Los Angeles, CA 90046
(323) 692-1450
Website

Todd Murakami has been cutting fish for me since 1987. We spent an extended time together when he was a young sushi chef at Iroha in Studio City CA. I followed him to Matsuhisa in Beverly Hills briefly and then met up with him again when he opened his own place on Santa Monica Boulevard in West Hollywood in the late 1990s.

Murakami in West Hollywood was one of the hottest sushi restaurants on the west side of Los Angeles for nine years. Then Todd sold the restaurant and moved to Japan for several years.

He reappeared in L.A. with a small restaurant on Wilcox Avenue in Hollywood. It became a lunch time magnet for the employees of the shops and offices on Hollywood Boulevard. Residents of the apartment buildings north of Hollywood Boulevard flocked to the restaurant for high quality, inexpensive take out. While sushi and sashimi was available, the restaurant specialty was a series of bowls in which generous portions of gorgeous fish sat atop perfectly prepared sushi rice. The Chirashi Bowl, a build your own offering, was particularly popular.

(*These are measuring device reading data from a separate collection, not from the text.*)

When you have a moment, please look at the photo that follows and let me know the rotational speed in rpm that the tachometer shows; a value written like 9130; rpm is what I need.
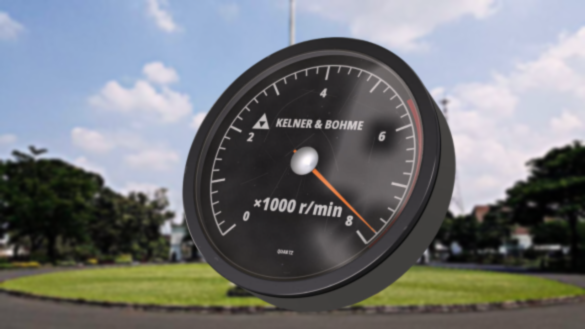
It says 7800; rpm
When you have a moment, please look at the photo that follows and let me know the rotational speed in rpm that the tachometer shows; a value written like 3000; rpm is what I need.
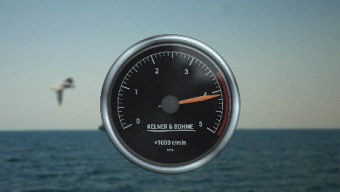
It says 4100; rpm
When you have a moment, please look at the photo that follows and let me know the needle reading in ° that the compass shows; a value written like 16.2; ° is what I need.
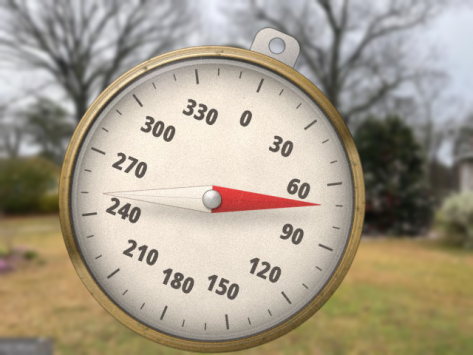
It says 70; °
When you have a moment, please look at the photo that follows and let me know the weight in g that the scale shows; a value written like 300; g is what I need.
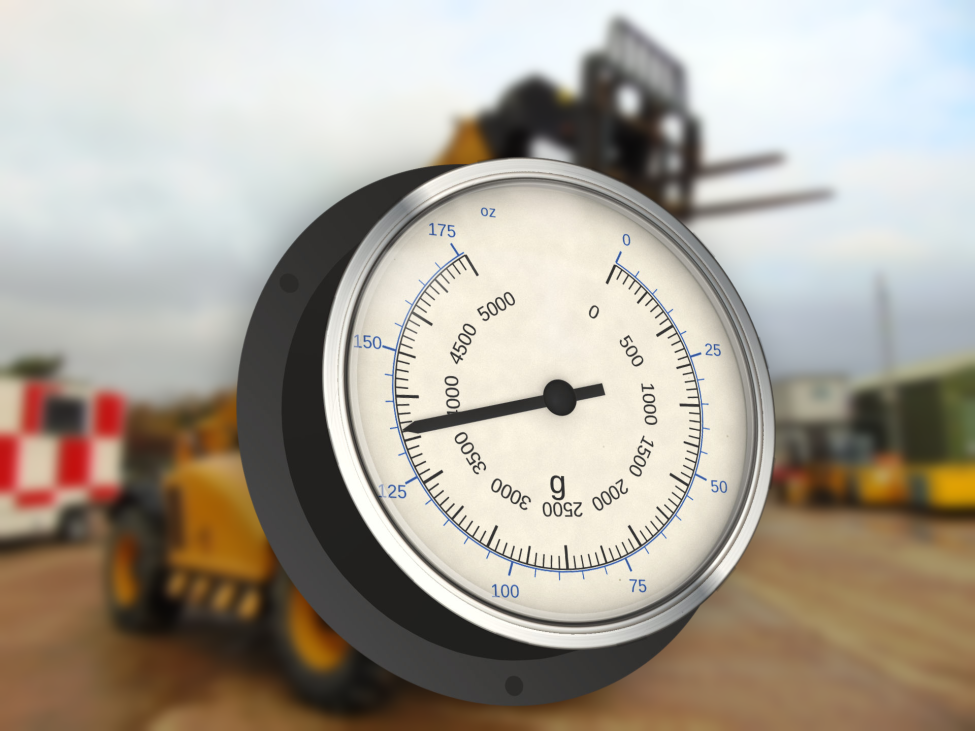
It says 3800; g
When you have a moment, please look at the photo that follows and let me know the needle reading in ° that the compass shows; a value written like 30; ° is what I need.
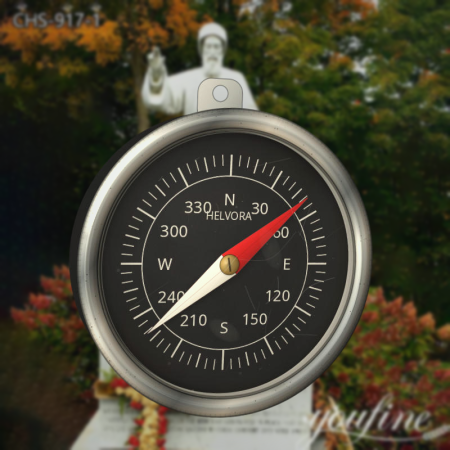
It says 50; °
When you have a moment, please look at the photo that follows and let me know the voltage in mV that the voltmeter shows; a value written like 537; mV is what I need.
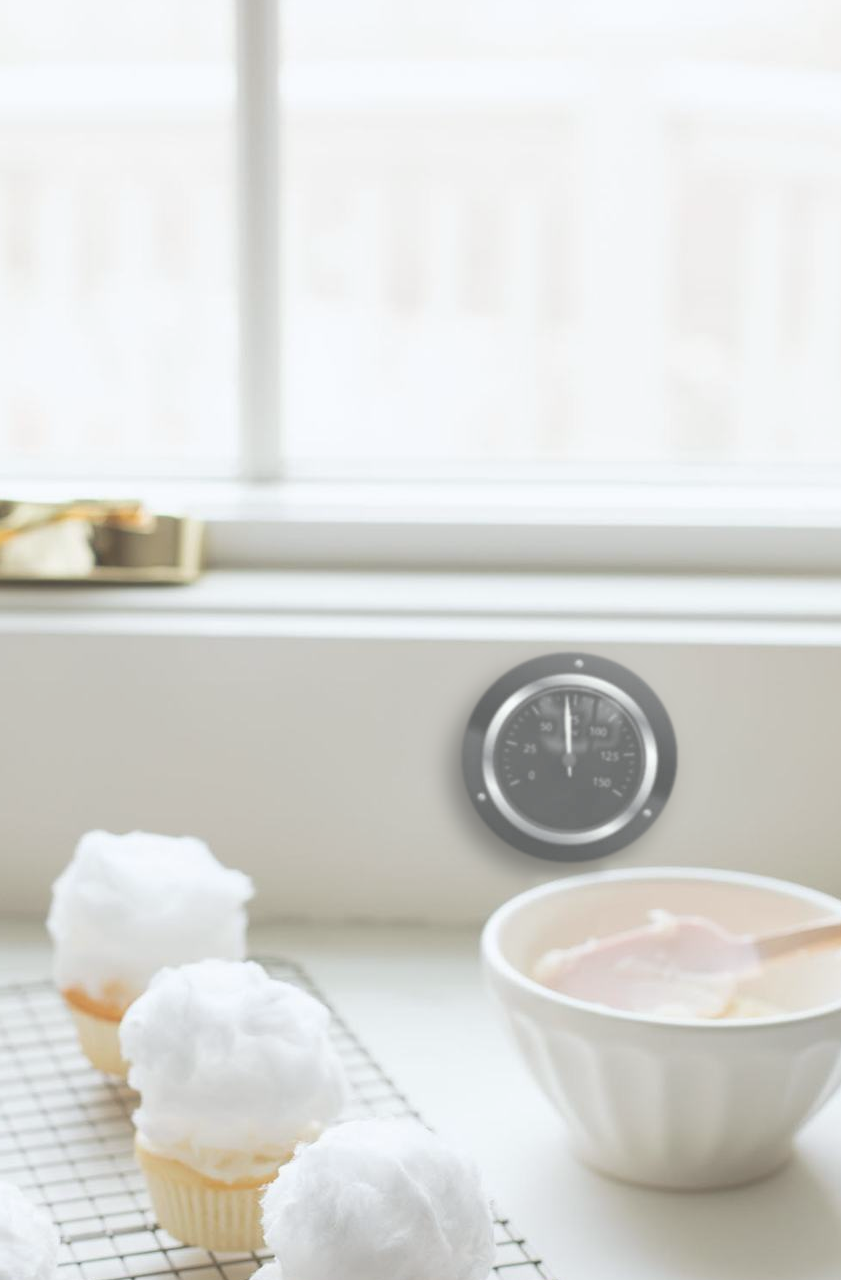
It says 70; mV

In late September 2013 Murakami on Wilcox closed suddenly. You could call the restaurant quaint if you wanted to be kind. Fact is the building was a wreck and Todd decided to move on.

Enter the next iteration of Murakami, which he opened on Melrose Avenue in mid-December 2013.

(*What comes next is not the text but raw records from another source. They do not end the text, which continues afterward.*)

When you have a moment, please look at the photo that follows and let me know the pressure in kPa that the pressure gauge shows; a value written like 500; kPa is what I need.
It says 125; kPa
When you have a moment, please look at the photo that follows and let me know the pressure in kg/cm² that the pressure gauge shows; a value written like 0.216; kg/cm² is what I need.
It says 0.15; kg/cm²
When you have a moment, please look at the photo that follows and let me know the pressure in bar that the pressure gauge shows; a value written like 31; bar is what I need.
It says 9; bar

The sushi bar seats about a dozen customers; there are about half a dozen four-top tables and a small outdoor area in the front. Behind the bar, Todd runs the show with two assistants and a hot item cook. The recipes have followed Todd through the years and are as good as ever. The halibut Carpaccio was a Todd invention in West Hollywood. Versions of it can be found here and there around town, but none can match the original as served up at Murakami.

As for the fish for the sushi and sashimi offerings, the quality reflects the care and expertise Todd has brought to each of the places he has owned and operated; the portions are more than ample and the prices are extremely reasonable by west side of L.A. standards. This isn’t the high rent area, but it isn’t slumming either.

Soon after he opened the Melrose Avenue restaurant, I mentioned to Todd that the chefs at some of the other restaurants around town were surprised when he closed the Wilcox location and were anxious to know what he would do next. He seemed surprised that any of them knew or cared. I teased him about being famous in the world of sushi chefs. He shook his head and said, “I’m not famous; I’m not on TV.”

No, he’s not on TV, but he is famous. In the close knit world of some of the city’s better sushi chefs the name Todd Murakami means a great deal. He is respected for his success in the business and the integrity with which he runs his restaurants and he is liked as a very nice man. To hungry fans of excellent sushi the name Murakami means dependably high quality fish, well prepared and offered at very fair prices.